Dolores was among those who availed themselves of free boat rides and sculling lessons taught yesterday by members of the Manila Boat Club (MBC), the city’s oldest existing club that traces its history back to 1895 just before the end of the Spanish empire and into the 20th century during the US occupation.

It is along rivers where civilizations start – and in the case of Pasig River, where the foundations of Metro Manila were built.

“I felt like I was transported in time, as if seeing the river’s historical photos. May more people develop a relationship with Pasig River, which started our metropolis,” Dolores, a co-founder of the Renacimiento Manila advocating the rebirth of the metropolis by preserving its heritage sites, said.

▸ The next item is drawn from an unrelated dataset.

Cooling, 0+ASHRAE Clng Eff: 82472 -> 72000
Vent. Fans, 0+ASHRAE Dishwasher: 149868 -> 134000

She was taught boat rowing by Education Undersecretary Kris Ablan, a new member of the MBC who took time off from government duties yesterday to unwind on the river.

Ablan said this was the second time for the MBC to open its doors to the public. The first was on World Rivers’ Day last Sept. 25, as part of its support to promote Pasig River as a living body of water.

“The general public doesn’t have a deeper appreciation of the river. We only know it as a body of water we cross when we go to work or school, not noticing there’s a living thing underneath those bridges. I want to open this club so that people can have a different perspective of the river,” she explained.

“For me, I enjoy rowing here because it helps me escape the hustle and bustle of work and traffic. It’s very peaceful. I get to be by myself. It gets very zen, I get my senses back. If there’s a landscape, there’s also a riverscape,” Ablan said.

Based in Sta. Ana, Manila just by the river, the MBC is housed on a heritage building that dates back to the 1930s. The club hopes to open its doors more often to the public as it partnered with the advocacy group “Ilog Pasiglahin” to promote awareness and protection of the river amid moves to build an elevated expressway over the waterway.

The club has a dock in Sta. Ana, Manila that allows members access to Pasig River. The Metropolitan Manila Development Authority also has access to the river under its ferry service, which has 13 stations cutting across the cities of Pasig, Makati, Manila and Mandaluyong.

The revive Pasig river movement is opposing the elevated expressway project because of its adverse effect on the marine life of the river and on its heat effect in the metropolis, already choked by concrete structures.

“Rivers help absorb heat. Just imagine what it would be like if you put a lid on the river. You mess up with the environment and disturb historical landmarks built on the river,” said Ira Cruz, director of the group AltMobility, which promotes biking and a reliable river ferry service as more sustainable forms of transportation.

Cruz, who also just started a hobby of rowing on the river, described being in the river as a “serene” experience to enjoy a view of the metro not accessible to many.

“Because of the way cities have been designed, a lot of people are preconditioned to view Pasig River as a dumpsite, a wasteland or something irrelevant to our lives,” he said.

“And yet we fail to realize that regardless of its state, the river has an important role in our overall climate and our environment as it supports marine life,” he added.

Pasig River also offers a view of heritage houses in Sta. Ana district, a heritage zone in Manila.

Heritage consultant Sylvia Lichauco-De Leon said her family’s ancestral house, the Lichauco heritage house built in 1859, was the oldest surviving house in the district and the only one standing near the river.

De Leon lamented the construction of buildings in Sta. Ana that dwarfs the view of heritage houses.

“There’s a place for everything in a heritage district. High rises don’t belong there,” she said.

“You can see our house from the river. There’s not many heritage houses left; ours is the last intact in this part of Pasig. That’s why it’s important to save what’s left,” she added.